━━ TEXTE PROPOSÉ ━━
Coproduction Odéon-Théâtre de l’Europe / France Culture, en partenariat avec le Monde des livres

Réalisation** : Blandine Masson**

Pour la deuxième saison, France Culture, l’Odéon-Théâtre de l’Europe et le Monde des livres se sont associés pour un cycle de lectures intitulé * Voix de femmes.*

Quelles sont ces voix que nous avons convoquées sur le plateau de l’Odéon ? Catherine Millet, Linda Lê, Amélie Nothomb, Mona Ozouf, autant d‘auteures qui occupent une place centrale sur la scène littéraire et intellectuelle française. Ce que nous avons souhaité par-dessous tout, c’est créer la rencontre entre une artiste et un texte, en leur donnant du temps. Nous avons choisi des femmes dont nous aimons les livres, qui creusent patiemment le sillon d’une œuvre. Cette série se déroule à chaque fois en deux temps : en première partie, la lecture par une grande comédienne d’un extrait d’une œuvre, suivie par un entretien conduit par Jean Birnbaum avec l’auteure.
━━━
- **CONSIGNE**
Répondez à ces questions à l'aide du texte proposé :
(a) Qui assure la réalisation ?
(b) Quel titre porte le cycle de lectures ?
(c) Qui conduit l'entretien avec l'auteure ?
━━ DONNÉES FOURNIES ━━
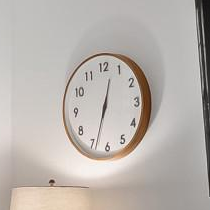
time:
━━━
- **CORRIGÉ**
(a) La réalisation est assurée par Blandine Masson.
(b) Le cycle de lectures s'intitule « Voix de femmes ».
(c) L'entretien avec l'auteure est conduit par Jean Birnbaum.